Muchos de quienes acceden al poder, aquí o allende los mares, se dirían llamados a actuar en un perpetuo baile de disfraces, aunque la mascarada esté lejos de promover en los obligados espectadores la sonrisa tras advertir, al poco, cómo puede unirse indisolublemente el oportunismo a la desvergüenza. Un ejemplo más (dejando a Trump aparte) es el del trío formado por Sánchez, Iceta e Illa, ocultando todos ellos hasta fecha reciente su decisión de promover al último como candidato a dedo para la presidencia de la Generalitat en Cataluña.
Y nada que objetar, siquiera legalmente, aunque muchos nos preguntemos si será vanidad del alma la que mueve a Illa, tanto en su aspiración actual como en la anterior aceptación de un Ministerio de Sanidad que como filósofo quizá no fuese el adecuado a sus aptitudes, lo que es particularmente grave en tiempos de pandemia rebrotada y vacunas a cuentagotas. Dejarlo ahora es tal vez más reprobable que el haberlo aceptado en su día y, en ambos casos, podría ser claro exponente de la primacía de sus propios intereses por sobre los de la ciudadanía.
A Salvador (más bien poco) Illa, le viene que ni pintada la reflexión de Rubert de Ventós respecto a las derivas de los políticos y sus justificaciones: no se trata quizá de un cambio en sus convicciones sino de su relación con ellas, y así podría entenderse que no sienta incomodidad alguna en servir tanto para un roto como para un descosido y, en asuntos de importancia, piense con otros muchos que el estilo es lo que cuenta y su gestión, hasta aquí sanitaria, pueda traspasarse sin mayor problema a quien le suceda.

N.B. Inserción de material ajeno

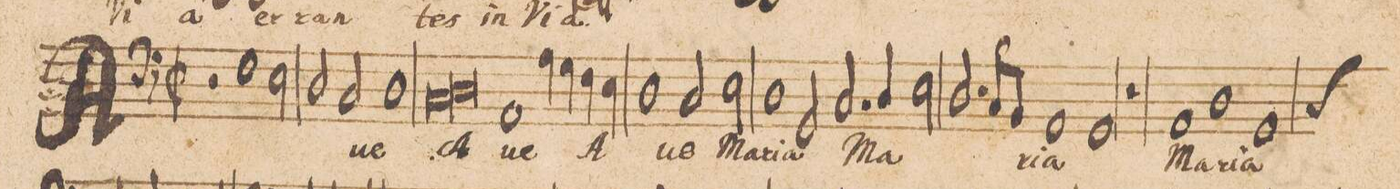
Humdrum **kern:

**kern	**text	**text
*I"[BASSVS.]	*	*
*clefF4	*	*
*k[]	*	*
*met(C|)	*	*
*M2/1	*	*
2r	.	.
1F\	A-	.
*2\right	*	*
2E\	.	.
=2-	=2-	=2-
2D/	.	.
2C/	.	.
1D\	-ve	.
=3-	=3-	=3-
*lig	*	*
1C/	A-	.
1D\	.	.
*Xlig	*	*
=4-	=4-	=4-
1AA/	-ve	.
4A\	.	.
4G\	.	.
4F\	A-	.
4E\	.	.
=5-	=5-	=5-
1D\	.	.
2C/	-ve	.
2E\	Ma-	.
=6-	=6-	=6-
1D\	-ri-	.
2GG/	-a	.
2.C/	Ma-	.
=7-	=7-	=7-
4D\	.	.
2E\	.	.
2.D/	.	.
8C/L	.	.
8BB/J	.	.
=8-	=8-	=8-
1AA/	-ri-	.
1GG/	-a	.
=9-	=9-	=9-
1r	.	.
1AA/	Ma-	.
=10-	=10-	=10-
1D\	-ri-	.
*custos:C	*	*
1GG/	-a	.
=11-	=11-	=11-
*-	*-	*-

Por cierto, de ser Carolina Darias como se comenta (será la 4ª en el Ministerio de Sanidad, desde que Sánchez se hizo con el poder), tampoco goza de la formación idónea para cuidar de nuestra salud, máxime en los tiempos que corren: licenciada en Derecho y actualmente ministra de Administración Territorial, antes diputada en el Parlamento canario, Consejera allá de Economía y Empleo… De modo que epidemiología, profilaxis antiviral u organización asistencial, más bien, y al igual que su predecesor, a trasmano, obligándonos a suponer, con Lampedusa, que algo deberá cambiar para que nada cambie.
“Un día menos”, afirmó hace poco el hoy protagonista, pero se refería sin duda a los que le quedan para largarse a Cataluña y no al tiempo que seguirá el virus haciendo su agosto entre nosotros y es que, como filósofo, podría ocurrir que se tome el drama social con filosofía, asumiendo con otros aprovechateguis (como diría Rajoy) que el mal y el bien son cosa de gustos, lo que ocupe su cabeza sea el trampolín para mejorar su estatus y al entorno que le den. Sea como fuere, lo que parece meridianamente claro es que el año que terminó nos trajo, en alguna medida y merced a su gestión, de coronilla. Pero en cuanto al Sr. Illa, le ha venido de perilla.